======== Source document ========

The point is, the tools aren't the issue.
The real problem is whether people have the knowledge, guardrails, and fiduciary protection to use those tools well.
Give someone a hammer and they can build a house.
Or if they don't know what they're doing, they can just as easily demolish the neighbor's mailbox and get a very stern letter from the HOA.
The hammer's not the problem.
Hello friends, this is Tyler Gardner welcoming you to another episode of your Money Guide on on the Side, where it is my job to simplify what seems complex, add nuance to what seems simple, and learn from and alongside some of the brightest minds in money, finance, and investing.
So let's get started and get you one step closer to where you need to be.
I want to start this week's episode by admitting something that feels a little like confessing I still sometimes Google how to hard boil an egg.
I am deeply afraid of talking about money when it even remotely brushes up against politics.
It feels like trying to explain the rules of cricket at Thanksgiving.
Half the room politely nods and pretends to care, the other half throws turkey legs at you and never hears a word you said.
But here's the reality that I know we all know.
Sometimes finance and politics are like peanut butter and fluff.
completely inseparable.
Other times they're more like peanut butter and motor oil.
They really don't belong together.
But here we are, always pretending that they do.
So lovingly, I've decided to subtitle this week's episode, Things You Should Care About Regardless of Who You Love or Hate in Washington.
Because while we can all agree on very little these days, I think we can agree that whether or not you get to retire before you're 87 is worth setting aside partisan rage for just over 25 minutes.
In this episode, I'm going to walk through how the Obama administration thought about shifting the 401k system,
and how the Trump administration thought about and is thinking about the same.

======== Dataset extract ========

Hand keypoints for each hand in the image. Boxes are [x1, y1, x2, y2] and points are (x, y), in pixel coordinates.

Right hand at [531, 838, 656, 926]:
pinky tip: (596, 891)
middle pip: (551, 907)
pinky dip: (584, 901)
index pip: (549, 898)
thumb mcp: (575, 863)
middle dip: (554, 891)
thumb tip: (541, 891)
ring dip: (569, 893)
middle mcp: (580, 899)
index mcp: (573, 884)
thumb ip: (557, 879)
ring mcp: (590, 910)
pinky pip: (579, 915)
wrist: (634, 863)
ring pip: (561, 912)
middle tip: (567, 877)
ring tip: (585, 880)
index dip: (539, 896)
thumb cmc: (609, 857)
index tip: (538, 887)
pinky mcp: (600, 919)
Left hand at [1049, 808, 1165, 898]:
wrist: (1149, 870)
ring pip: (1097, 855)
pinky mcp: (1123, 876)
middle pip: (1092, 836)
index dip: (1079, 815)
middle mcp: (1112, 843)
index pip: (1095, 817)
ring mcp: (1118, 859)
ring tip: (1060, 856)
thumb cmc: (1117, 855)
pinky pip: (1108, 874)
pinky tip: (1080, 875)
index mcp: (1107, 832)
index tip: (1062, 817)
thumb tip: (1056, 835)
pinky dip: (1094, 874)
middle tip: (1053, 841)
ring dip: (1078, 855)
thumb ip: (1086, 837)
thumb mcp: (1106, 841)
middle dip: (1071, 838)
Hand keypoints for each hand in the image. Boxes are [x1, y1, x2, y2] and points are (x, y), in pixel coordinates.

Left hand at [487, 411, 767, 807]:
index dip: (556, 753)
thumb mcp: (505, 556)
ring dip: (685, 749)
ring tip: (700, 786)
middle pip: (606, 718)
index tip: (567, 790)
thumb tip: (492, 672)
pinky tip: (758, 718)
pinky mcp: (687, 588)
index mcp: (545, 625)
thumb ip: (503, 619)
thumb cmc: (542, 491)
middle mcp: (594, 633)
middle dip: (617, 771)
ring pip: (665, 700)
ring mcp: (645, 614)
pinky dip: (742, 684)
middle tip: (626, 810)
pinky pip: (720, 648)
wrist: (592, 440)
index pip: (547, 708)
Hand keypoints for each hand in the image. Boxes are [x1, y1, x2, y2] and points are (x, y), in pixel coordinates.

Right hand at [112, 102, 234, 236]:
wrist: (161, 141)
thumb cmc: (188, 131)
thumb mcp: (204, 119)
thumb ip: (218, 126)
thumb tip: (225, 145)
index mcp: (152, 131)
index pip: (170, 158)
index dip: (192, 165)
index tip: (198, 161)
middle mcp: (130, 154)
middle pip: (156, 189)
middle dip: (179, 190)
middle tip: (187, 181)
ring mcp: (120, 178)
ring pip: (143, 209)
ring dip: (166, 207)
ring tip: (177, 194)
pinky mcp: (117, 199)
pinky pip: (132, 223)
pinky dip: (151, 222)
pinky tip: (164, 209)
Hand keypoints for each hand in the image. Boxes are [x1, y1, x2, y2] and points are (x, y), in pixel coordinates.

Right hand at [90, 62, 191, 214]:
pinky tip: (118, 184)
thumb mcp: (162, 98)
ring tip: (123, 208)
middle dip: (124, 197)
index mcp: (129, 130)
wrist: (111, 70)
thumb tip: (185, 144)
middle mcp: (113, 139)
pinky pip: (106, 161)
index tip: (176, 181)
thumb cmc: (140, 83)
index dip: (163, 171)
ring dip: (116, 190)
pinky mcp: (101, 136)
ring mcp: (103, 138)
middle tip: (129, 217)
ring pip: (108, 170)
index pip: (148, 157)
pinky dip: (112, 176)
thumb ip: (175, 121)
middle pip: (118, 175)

========

_Work to be completed_
Print the full podcast transcript on money and politics word for word.

_Exercise solution_
The point is, the tools aren't the issue.
The real problem is whether people have the knowledge, guardrails, and fiduciary protection to use those tools well.
Give someone a hammer and they can build a house.
Or if they don't know what they're doing, they can just as easily demolish the neighbor's mailbox and get a very stern letter from the HOA.
The hammer's not the problem.
Hello friends, this is Tyler Gardner welcoming you to another episode of your Money Guide on on the Side, where it is my job to simplify what seems complex, add nuance to what seems simple, and learn from and alongside some of the brightest minds in money, finance, and investing.
So let's get started and get you one step closer to where you need to be.
I want to start this week's episode by admitting something that feels a little like confessing I still sometimes Google how to hard boil an egg.
I am deeply afraid of talking about money when it even remotely brushes up against politics.
It feels like trying to explain the rules of cricket at Thanksgiving.
Half the room politely nods and pretends to care, the other half throws turkey legs at you and never hears a word you said.
But here's the reality that I know we all know.
Sometimes finance and politics are like peanut butter and fluff.
completely inseparable.
Other times they're more like peanut butter and motor oil.
They really don't belong together.
But here we are, always pretending that they do.
So lovingly, I've decided to subtitle this week's episode, Things You Should Care About Regardless of Who You Love or Hate in Washington.
Because while we can all agree on very little these days, I think we can agree that whether or not you get to retire before you're 87 is worth setting aside partisan rage for just over 25 minutes.
In this episode, I'm going to walk through how the Obama administration thought about shifting the 401k system,
and how the Trump administration thought about and is thinking about the same.